Do porozumienia nie doszło, więc zarząd spółki podjął arbitralną decyzję o wypłacie nagrody w dwóch ratach, w wysokości 30% do 15 lutego i 70% do 30 czerwca br. Zgodnie z wcześniejszymi ustaleniami górnicy powinni otrzymać „czternastkę” w całości do 15 lutego br., ale zarząd zaproponował wypłatę w ratach w związku z trudną sytuacją finansową Kompanii, wynikającą m.in. z największego od lat spadku cen węgla. „14” to dla KW wydatek rzędu 226 mln zł. Jak poinformował rzecznik spółki Tomasz Głogowski, wynagrodzenie „na zaproponowanych przez zarząd zasadach jest zgodna z obecnymi możliwościami finansowymi spółki i pozwala na zachowanie płynności”.
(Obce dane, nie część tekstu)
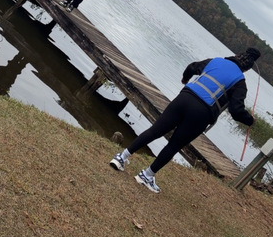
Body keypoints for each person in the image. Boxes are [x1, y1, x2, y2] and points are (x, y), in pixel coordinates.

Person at [110, 47, 261, 194]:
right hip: (201, 113)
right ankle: (146, 176)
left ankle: (121, 157)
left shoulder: (216, 61)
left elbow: (192, 67)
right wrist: (250, 120)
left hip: (184, 97)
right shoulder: (240, 82)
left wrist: (185, 79)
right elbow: (236, 110)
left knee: (155, 130)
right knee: (174, 145)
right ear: (247, 69)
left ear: (236, 55)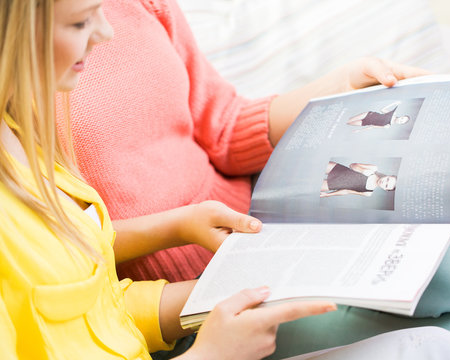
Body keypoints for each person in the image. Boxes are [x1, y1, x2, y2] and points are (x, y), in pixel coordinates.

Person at [61, 1, 450, 359]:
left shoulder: (139, 7)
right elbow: (58, 253)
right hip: (188, 306)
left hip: (266, 228)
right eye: (83, 20)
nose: (101, 30)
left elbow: (223, 124)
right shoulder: (22, 79)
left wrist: (335, 88)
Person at [0, 1, 339, 358]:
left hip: (221, 267)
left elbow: (92, 308)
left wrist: (186, 240)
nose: (106, 32)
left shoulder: (16, 136)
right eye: (81, 22)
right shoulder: (34, 109)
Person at [320, 161, 397, 198]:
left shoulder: (368, 193)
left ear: (385, 189)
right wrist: (362, 170)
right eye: (387, 179)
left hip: (334, 184)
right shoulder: (373, 169)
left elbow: (347, 191)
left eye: (386, 185)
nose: (384, 182)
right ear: (388, 175)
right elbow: (352, 165)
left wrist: (328, 195)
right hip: (337, 169)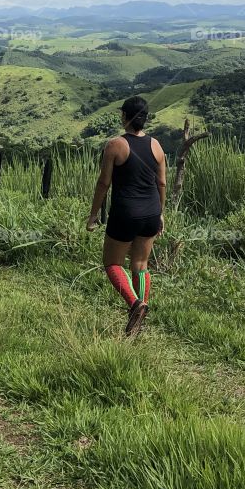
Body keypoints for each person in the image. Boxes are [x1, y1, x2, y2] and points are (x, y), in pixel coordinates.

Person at [86, 95, 166, 338]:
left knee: (112, 263)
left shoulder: (116, 145)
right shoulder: (157, 146)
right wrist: (160, 214)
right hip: (152, 211)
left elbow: (103, 183)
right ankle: (139, 315)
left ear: (124, 117)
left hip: (126, 213)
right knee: (140, 265)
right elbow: (161, 182)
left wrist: (93, 216)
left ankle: (135, 305)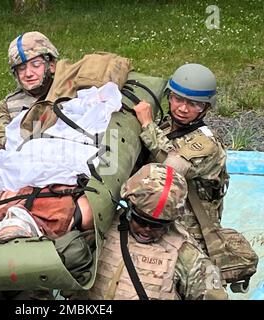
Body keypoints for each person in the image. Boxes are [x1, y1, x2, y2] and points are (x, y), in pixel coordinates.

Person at [88, 163, 228, 300]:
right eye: (141, 220)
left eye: (158, 225)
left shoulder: (186, 252)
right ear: (130, 207)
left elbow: (216, 295)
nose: (147, 229)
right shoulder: (101, 225)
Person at [133, 63, 229, 253]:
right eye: (177, 99)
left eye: (193, 104)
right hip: (153, 217)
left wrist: (147, 125)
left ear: (206, 108)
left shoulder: (208, 144)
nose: (183, 108)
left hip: (188, 230)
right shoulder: (168, 127)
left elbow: (172, 167)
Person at [0, 31, 59, 175]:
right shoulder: (6, 107)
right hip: (22, 178)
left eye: (35, 64)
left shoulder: (74, 95)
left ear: (51, 65)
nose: (28, 73)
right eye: (21, 68)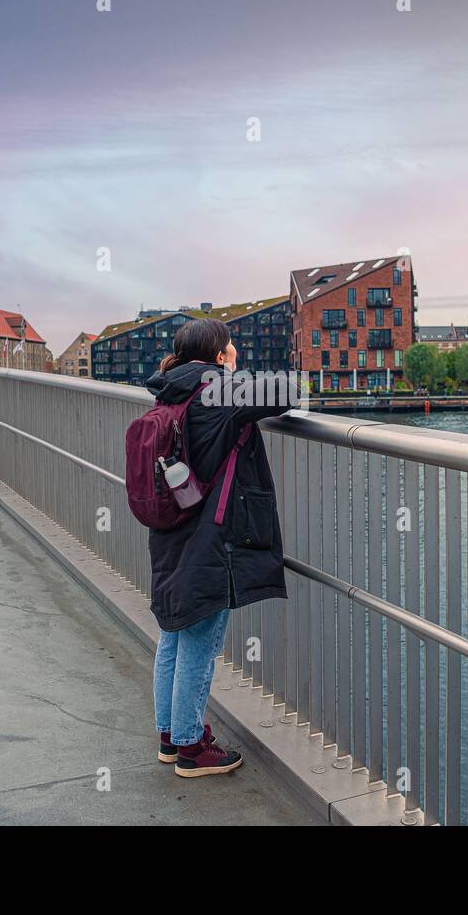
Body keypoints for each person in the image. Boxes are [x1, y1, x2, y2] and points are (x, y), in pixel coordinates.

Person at [145, 317, 300, 778]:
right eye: (230, 348)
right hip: (211, 534)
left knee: (174, 631)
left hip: (172, 527)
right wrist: (232, 370)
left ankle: (172, 736)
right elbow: (287, 391)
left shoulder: (168, 389)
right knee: (198, 636)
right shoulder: (217, 388)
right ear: (217, 356)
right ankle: (192, 748)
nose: (234, 354)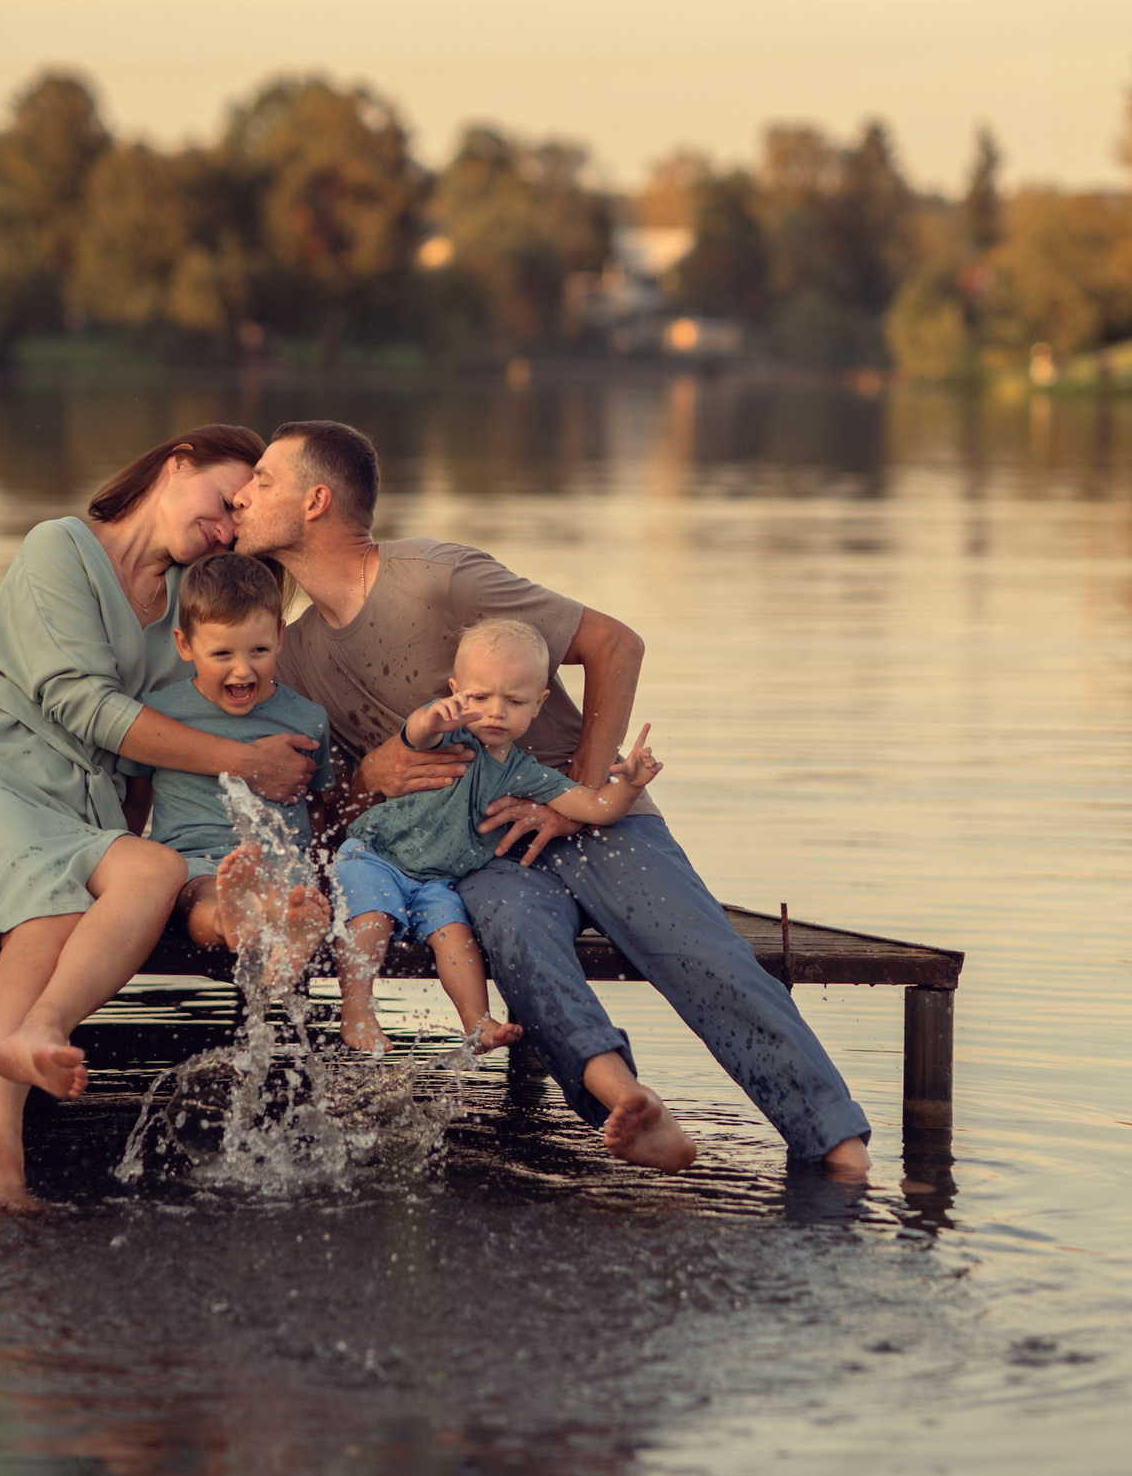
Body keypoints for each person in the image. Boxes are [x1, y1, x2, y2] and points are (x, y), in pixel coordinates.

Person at [232, 419, 872, 1179]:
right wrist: (370, 778)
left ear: (316, 500)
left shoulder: (437, 577)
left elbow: (615, 644)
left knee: (697, 949)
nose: (241, 496)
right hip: (490, 851)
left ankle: (836, 1145)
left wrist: (579, 796)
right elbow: (333, 809)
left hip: (595, 818)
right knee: (520, 950)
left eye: (262, 480)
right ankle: (630, 1109)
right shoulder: (298, 658)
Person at [0, 426, 319, 1207]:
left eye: (238, 520)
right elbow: (87, 706)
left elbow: (239, 673)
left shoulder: (189, 600)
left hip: (75, 808)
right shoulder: (61, 549)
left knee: (155, 866)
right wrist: (243, 761)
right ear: (178, 463)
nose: (224, 527)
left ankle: (40, 1031)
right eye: (222, 501)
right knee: (48, 908)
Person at [333, 617, 662, 1057]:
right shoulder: (445, 733)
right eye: (480, 696)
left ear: (538, 704)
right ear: (455, 691)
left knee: (455, 935)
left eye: (514, 700)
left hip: (436, 882)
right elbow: (415, 733)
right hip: (375, 857)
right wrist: (430, 717)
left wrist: (631, 785)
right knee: (372, 918)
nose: (495, 711)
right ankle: (356, 1011)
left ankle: (476, 1024)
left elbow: (593, 807)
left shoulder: (522, 773)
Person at [132, 551, 334, 988]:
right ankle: (233, 920)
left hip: (280, 860)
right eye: (222, 652)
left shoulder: (307, 718)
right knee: (199, 897)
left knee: (294, 893)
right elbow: (135, 797)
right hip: (188, 860)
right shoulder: (158, 715)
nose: (243, 669)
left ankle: (287, 938)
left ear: (281, 637)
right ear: (185, 645)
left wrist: (318, 866)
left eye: (259, 650)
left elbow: (315, 804)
O co jeszcze chodzi związkom?

Związkowcy nie chcą też rozmawiać na temat wysokości tegorocznych płac. Zaznaczają, że do tej pory co roku zawierali w lutym porozumienie dotyczące właśnie zasad wynagradzania. Nie dopuszczają propozycji zarządu dotyczącej zmiany wysokości pensji w pierwszym kwartale. Jak zaznacza Bogusław Hutek, szef "Solidarności" w Kompanii Węglowej, „chodzi o drastyczne cięcia pensji, bo miesięcznie górnicy dostawaliby nawet o 1,5 tys. zł mniej. W wynagrodzeniach nie było kilku elementów płacy, m.in. barbórki, czternastek i deputatu”. Na takie propozycje ze strony zarządu związkowcy nie wyrażają zgody.

Co z porozumieniem z 17 lipca 2015 r.?

Wypowiedzenie porozumienia z 17 lipca 2015 r., które gwarantuje górnikom niezmienność warunków zatrudnienia przez rok po planowanym przekazaniu 11 kopalń Kompanii do Polskiej Grupy Górniczej (co ma nastąpić do końca kwietnia), zostało cofnięte przez zarząd.

Na zapowiedzianym na 12 lutego spotkaniu, podczas którego podjęte zostaną decyzje o dalszych krokach, mają spotkać się szefowie wszystkich central związkowych w Kompanii Węglowej.